I love Martha whole heartedly, always have, but there’s something about Tate’s performance that shows up the weaknesses in Freema Agyeman’s acting style. She is still cracking, but Tate has layered Donna with great skill that makes you consider Martha in a different light. Donna feels much more solid and real than any companion we’ve previously had, with the possible exception of Sarah back in her prime. And I include Rose in that list, who I always thought was a touch overrated. Aside from the odd bit of gurning, Donna is just brilliant, never more so in her reaction to the Doctor’s near death. When did we ever see a companion hitting him because she’s so angry he nearly left her? It saddens me to see Martha coming off as second among equals, but that’s progress for you.

The Poison Sky, like its predecessor, is never going to win any awards for depth, but it’s big on ideas and spectacle. It gives a respectful nod to the lengthy history of Doctor Who, successfully (more or less) updates a classic series monster, develops Donna further and has a cracking two-fingered salute climax to the Sontarans’ military posturing. I certainly liked it, even with reservations about some directorial choices, and with the season now up to speed, I’m looking forward to next week’s controversially titled The Doctor’s Daughter.

Oh, and was that Rose I spied peering out of that monitor screen…?

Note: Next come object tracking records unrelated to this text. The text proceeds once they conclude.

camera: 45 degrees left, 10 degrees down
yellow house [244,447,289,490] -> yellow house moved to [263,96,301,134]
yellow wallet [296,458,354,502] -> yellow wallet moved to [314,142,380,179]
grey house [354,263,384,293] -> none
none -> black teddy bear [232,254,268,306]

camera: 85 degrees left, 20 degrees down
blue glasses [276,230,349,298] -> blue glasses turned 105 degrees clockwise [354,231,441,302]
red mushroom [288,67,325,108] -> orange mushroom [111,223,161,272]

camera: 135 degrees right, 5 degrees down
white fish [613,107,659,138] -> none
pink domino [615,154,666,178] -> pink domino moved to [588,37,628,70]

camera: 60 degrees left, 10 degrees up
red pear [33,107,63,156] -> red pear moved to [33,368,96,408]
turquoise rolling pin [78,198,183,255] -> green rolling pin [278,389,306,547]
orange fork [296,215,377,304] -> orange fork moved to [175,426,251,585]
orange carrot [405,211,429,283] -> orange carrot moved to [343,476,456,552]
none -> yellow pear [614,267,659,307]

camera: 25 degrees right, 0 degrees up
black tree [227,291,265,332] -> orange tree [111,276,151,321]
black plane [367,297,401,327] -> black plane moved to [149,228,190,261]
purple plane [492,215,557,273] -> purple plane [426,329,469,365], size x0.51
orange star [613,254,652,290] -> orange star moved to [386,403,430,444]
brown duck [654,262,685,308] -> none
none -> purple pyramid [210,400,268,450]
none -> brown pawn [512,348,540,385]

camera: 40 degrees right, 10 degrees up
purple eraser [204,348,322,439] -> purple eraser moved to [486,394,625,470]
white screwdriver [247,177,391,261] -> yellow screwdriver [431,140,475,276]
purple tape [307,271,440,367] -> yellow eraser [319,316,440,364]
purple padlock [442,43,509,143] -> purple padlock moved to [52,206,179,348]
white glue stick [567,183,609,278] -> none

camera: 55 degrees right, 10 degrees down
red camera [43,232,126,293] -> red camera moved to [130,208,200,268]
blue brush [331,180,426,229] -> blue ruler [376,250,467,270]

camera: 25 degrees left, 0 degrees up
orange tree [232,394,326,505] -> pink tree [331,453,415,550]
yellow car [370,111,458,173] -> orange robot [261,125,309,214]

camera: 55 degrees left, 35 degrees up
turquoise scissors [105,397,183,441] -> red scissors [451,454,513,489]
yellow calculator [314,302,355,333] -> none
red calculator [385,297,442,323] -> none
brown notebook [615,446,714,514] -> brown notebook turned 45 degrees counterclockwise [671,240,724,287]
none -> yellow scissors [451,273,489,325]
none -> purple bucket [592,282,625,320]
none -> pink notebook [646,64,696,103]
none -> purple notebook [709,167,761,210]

The differences between Donna and Martha are nothing to do with "Freema's acting style" but everything to do with the writing as is shown by the example you gave of Donna hitting the Doctor. The writers did a massive disservice to Martha (and Freema) in S3. As for Donna, if you like stupidity being turned into a virtue, then so be it. Give me the beauty, class and intelligence of Martha over the gurning and oh, yes, I have got three fingers any day!

Re: HD- I agree- the characterisation and dialogue for Martha (and especially the Martha clone) were at their worst in this 2-parter. I think the writers are becoming confused as to where Martha stands. Is she an independent and authoritative member of UNIT or (suddenly) a Damsel in Distress, always waiting for the Doctor to untie her from the railroad tracks? While she needed rescuing very few times in S3 (and did more than her fair share of saving others) she has been helpless in almost every episode of Torchwood and DW S4. So much for having matured since leaving the Doctor if she keeps recklessly getting captured.
The script also seems eager to push the fact that she is engaged to a character the audience are unlikely to have any emotional attachment to (he made an appearance in one episode of S3, which was too busy with the Master's antics to reveal much about minor characters).
I think Freema can be a most wonderfully moving actress- among the best Who has to offer- but also inexperienced and probably unable to cover up writing flaws as I SUPPOSE some actors can. Anyway, I love Martha which is why I do hope she'll have a greater role to play in events from now on- or at least better lines.
(although unlike you, it seems, I enjoy the beautiful Donna too- she brings something new and interesting to the role- unfettered violence and all.)

I remember the Soltarans first time round...having watched every single episode of Dr Who as they were transmitted on BBC1. (plus repeats and videos..) I used to love UNIT and Jon Pertwee but I have to admit that I am now a complete DT convert - he is just brilliant. The sonic screwdriver is a wonderful invention put to fantastic effect thanks to digital magic. The series has always been great and it's fun to imagine how the previous Doctors would compare if they had had the benefits of modern special effects.